CF_IMAGE: idjohnson/dockerwithtests2:latest
CF_GITHUB_TOKEN: $
#Jira issues that match
CF_JIRA_MESSAGE: "TPK-2"
CF_JIRA_PROJECT_PREFIX: "TPK"
uses: codefresh-io/codefresh-report-image@latest
When completed, I did not see annotations or notes added in Github Pull Requests or SHAs. I saw nothing added in JIRA, however I do see information stored in Codefresh:
Pricing
I do not see a way to upgrade in the UI, but I can see pricing on their pricing page
I cannot really see a reason one would move from the current 10 user 1 pipeline account to a Team at $50/user/mo that just adds a bit more retention and one more runtime. I hope they rethink their offering since the only other choice is “Enterprise” with that magic “Call Us” price that I never will do.
Summary
We have signed up and created a Codefresh ArgoCD Project from scratch. We onboarded two clsuters and launched two different variants of a Docker with Tests repo. We looked at Dashboards and Integrations and explored the free/open-source project offering.
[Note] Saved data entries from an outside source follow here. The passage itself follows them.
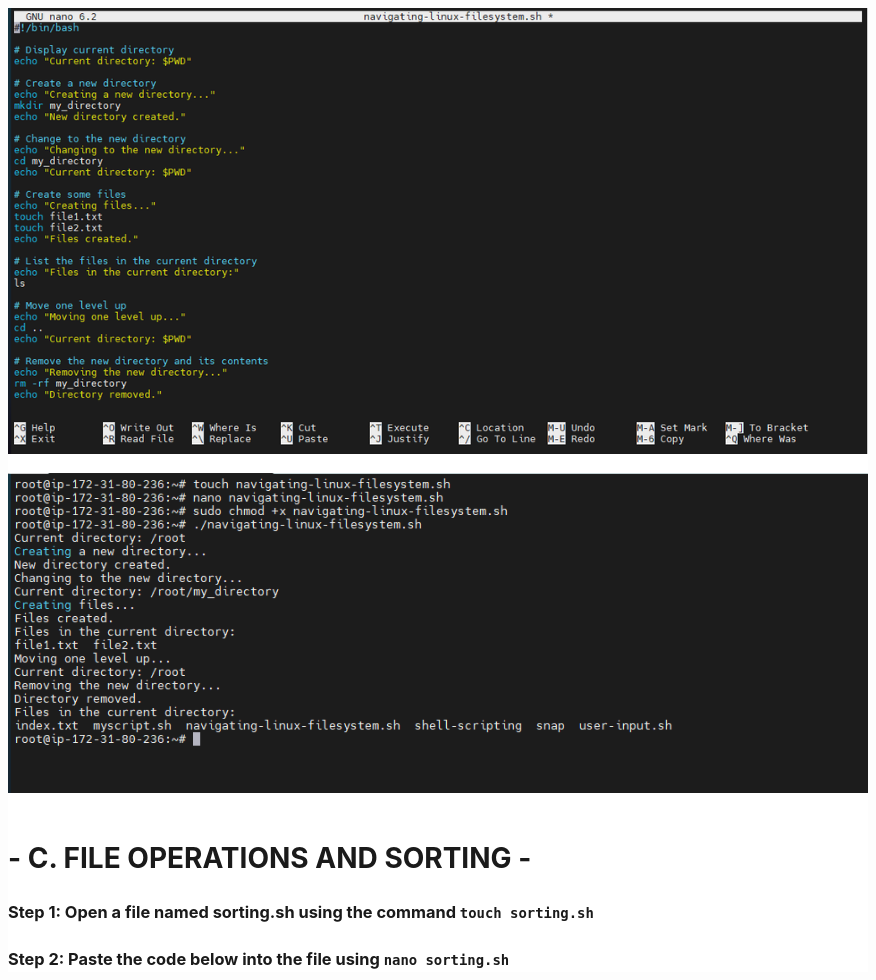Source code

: ![Alt text](<Images/15.file manipulation.PNG>)

![Alt text](<Images/16.file manipulation.PNG>)

# - C. FILE OPERATIONS AND SORTING -

### Step 1: Open a file named sorting.sh using the command `touch sorting.sh`

### Step 2: Paste the code below into the file using `nano sorting.sh`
Overall, I was quite impressed with all that we get. To date, I have used Koncrete.dev when I needed a quick Argo CD demo. However they have a light wrapper around ArgoCD and just allow one application and cluster. I am not complaining at all - free is free. However, this new CF offering offers way more at the free tier.
It’s pretty clear from the various sections of the tool that they want you to start with the free tier and be won over to try the rest of their commercial products. For instance, if you want to add more than 10 users or more than one concurrent pipeline, you need to use a Team or Enterprise account
I look forward to coming back and exploring their CI offering more.